A detective series free of angst that’s reassuringly old-fashioned?
Strike will do nicely.
|"Fancy a drink, guv?" (Image copyright: BBC)|
No doubt about it, JK Rowling is a modest writer. In 2012, The Cuckoo’s Calling, the first novel in her Cormoran Strike detective series, was published under the pseudonym Robert Galbraith, named after one of the writer’s personal heroes, Robert Kennedy, as well as a make-believe name she devised for herself when she was young, Ella Galbraith. Free of the hype that would have surrounded Rowling’s crime writing debut, the public had no preconceptions about her first foray into crime fiction, and the book was variously and positively described as “a stellar debut,” “laden with plenty of twists and distractions” with “a delightful touch for capturing London and evoking a new hero.”
That’s one of the appeals of the TV series.
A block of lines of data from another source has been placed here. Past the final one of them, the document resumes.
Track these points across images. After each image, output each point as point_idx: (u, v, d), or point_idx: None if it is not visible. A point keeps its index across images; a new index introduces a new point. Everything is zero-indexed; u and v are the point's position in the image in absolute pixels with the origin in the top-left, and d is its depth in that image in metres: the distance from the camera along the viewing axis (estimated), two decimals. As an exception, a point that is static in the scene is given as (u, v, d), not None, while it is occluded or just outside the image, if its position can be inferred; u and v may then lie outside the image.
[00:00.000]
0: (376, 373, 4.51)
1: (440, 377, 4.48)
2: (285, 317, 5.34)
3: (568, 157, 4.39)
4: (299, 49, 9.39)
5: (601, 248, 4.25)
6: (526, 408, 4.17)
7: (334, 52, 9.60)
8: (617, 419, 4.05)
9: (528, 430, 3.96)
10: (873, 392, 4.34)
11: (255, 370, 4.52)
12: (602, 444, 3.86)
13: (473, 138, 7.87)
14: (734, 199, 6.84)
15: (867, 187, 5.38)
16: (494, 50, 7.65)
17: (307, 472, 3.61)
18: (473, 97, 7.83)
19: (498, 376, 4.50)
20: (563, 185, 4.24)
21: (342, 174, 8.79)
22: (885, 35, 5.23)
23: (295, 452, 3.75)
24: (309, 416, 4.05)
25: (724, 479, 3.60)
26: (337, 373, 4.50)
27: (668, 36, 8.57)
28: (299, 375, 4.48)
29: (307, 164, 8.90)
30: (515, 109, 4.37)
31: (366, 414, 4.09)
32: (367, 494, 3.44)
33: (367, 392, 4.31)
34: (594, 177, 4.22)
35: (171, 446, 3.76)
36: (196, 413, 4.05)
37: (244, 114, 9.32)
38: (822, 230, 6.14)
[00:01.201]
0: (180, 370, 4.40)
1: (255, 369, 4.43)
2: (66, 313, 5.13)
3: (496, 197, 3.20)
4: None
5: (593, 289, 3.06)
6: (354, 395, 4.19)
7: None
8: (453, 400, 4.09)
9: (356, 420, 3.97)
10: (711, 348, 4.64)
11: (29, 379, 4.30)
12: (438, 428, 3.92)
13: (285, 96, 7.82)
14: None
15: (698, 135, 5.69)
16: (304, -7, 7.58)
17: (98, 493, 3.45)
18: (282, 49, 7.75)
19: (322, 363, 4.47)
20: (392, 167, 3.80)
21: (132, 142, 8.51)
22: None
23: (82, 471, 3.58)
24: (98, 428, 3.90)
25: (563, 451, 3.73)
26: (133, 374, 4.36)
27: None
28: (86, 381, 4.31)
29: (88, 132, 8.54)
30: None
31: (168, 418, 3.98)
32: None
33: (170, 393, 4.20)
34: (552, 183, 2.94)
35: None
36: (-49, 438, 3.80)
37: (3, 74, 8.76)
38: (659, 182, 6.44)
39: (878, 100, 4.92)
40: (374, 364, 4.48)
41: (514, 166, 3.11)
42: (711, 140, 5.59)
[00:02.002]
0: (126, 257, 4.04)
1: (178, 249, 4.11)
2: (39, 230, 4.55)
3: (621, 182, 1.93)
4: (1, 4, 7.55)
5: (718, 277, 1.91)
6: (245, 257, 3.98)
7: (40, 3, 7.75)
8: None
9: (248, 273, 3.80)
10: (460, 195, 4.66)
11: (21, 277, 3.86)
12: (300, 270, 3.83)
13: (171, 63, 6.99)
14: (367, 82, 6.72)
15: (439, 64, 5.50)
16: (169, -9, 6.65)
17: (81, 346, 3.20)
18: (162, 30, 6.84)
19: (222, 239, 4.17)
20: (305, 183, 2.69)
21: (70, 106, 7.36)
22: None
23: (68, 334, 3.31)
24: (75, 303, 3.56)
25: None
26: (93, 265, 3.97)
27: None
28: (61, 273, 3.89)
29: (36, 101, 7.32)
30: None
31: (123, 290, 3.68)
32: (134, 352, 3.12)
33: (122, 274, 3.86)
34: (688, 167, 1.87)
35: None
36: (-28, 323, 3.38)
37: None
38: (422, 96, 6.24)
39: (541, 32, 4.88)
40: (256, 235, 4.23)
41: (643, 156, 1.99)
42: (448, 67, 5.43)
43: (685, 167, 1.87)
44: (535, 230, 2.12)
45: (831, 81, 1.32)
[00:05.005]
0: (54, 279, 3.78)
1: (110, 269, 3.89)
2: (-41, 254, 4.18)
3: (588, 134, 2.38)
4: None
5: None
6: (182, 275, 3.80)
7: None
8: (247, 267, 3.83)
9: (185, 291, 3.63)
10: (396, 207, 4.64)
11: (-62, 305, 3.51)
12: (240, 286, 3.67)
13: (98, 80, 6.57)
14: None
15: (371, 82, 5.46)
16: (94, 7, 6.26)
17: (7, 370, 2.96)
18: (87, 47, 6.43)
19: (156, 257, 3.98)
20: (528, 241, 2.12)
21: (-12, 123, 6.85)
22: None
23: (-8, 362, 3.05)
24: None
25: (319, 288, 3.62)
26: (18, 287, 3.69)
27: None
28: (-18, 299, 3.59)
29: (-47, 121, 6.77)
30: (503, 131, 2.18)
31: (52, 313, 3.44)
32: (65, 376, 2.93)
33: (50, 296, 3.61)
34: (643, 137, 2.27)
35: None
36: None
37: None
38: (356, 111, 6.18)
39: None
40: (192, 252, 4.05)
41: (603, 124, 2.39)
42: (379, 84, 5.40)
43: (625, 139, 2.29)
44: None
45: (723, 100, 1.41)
If Sam Spade was made for the glamour of San Francisco and Philip Marlowe couldn’t be separated from the ambience of the Los Angeles underworld, Cormoran Strike and the multi-cultural London of the 21st century are made for each other.
As played by Tom Burke, Strike is an amiable, charmingly rumpled outsider in the obligatory long coat of the PI, a former soldier who lost a leg in Afghanistan. On his return from the war he started a detective business with a loan from his rock star father (a very modern touch), but is on the verge of bankruptcy and has moved into his office as his girlfriend has thrown him out. Despite this, Strike wears his problems lightly, apart from getting really drunk after finding out his ex-girlfriend is getting married. Even then, he comes across as a mildly grumbly teddy bear. Throughout, he remains humane and empathic.
There are as many grand houses and photographers’ studios in Strike’s London as there are dingy backstreets – his investigations take him to all of these locations of high and low living – and, fittingly, like him his office sits between these two worlds, on Denmark Street in WC2H.
At the start of The Cuckoo’s Calling, Strike is joined by the knowingly first-named Robin Ellacott (the appealingly fresh-faced Holliday Granger), recently moved to London from Yorkshire, who becomes Strike’s temporary secretary, but is more interested in becoming a detective. Granger’s perky but believable performance is the ideal audience identification figure, and paired with the optimistic, if slightly world-weary Strike, the duo make an appealing double act. By the end of the first TV adaptation, they’re the sort of ideally matched duo, like Holmes and Watson, Morse and Lewis and Regan and Carter that you’ll tune in to see regardless of the quality of the story.
Away from the engaging protagonists, the emphasis in The Cuckoo’s Calling is on the question of whether the apparent suicide of a super model, Lula Landry, the ‘Cuckoo’ of the title, was in fact a murder. This allows the story to pull in suspects from all over the social spectrum, from the suave but threatening lawyer Tony Landry (immaculately played by Martin Shaw), via the model’s bad boy, on-off actor boyfriend Evan Duffield (Bronson Webb), Lula’s homeless friend Rochelle Onifade (Tezlym Senior-Sakutu) to the other super models Lula worked with. The characters are to the fore and the three-part story stays well clear of the more salacious and grisly aspects of other detective TV fiction, such as Silent Witness (1996- ), Wire in the Blood (2002-08) and Whitechapel (2009-2013). In short, Strike is the sort of thing your mum could watch and enjoy. There is violence, but it’s deployed sparingly.
By the end, it’s slightly predictable that Strike’s money problems have been solved and he’s taken on Robin as his full-time secretary, but that only adds to the promise of what cases these two will-they-won’t-they, yes-they-probably-will like-minded souls will tackle in the future.
Strike and Robin are a perfect match.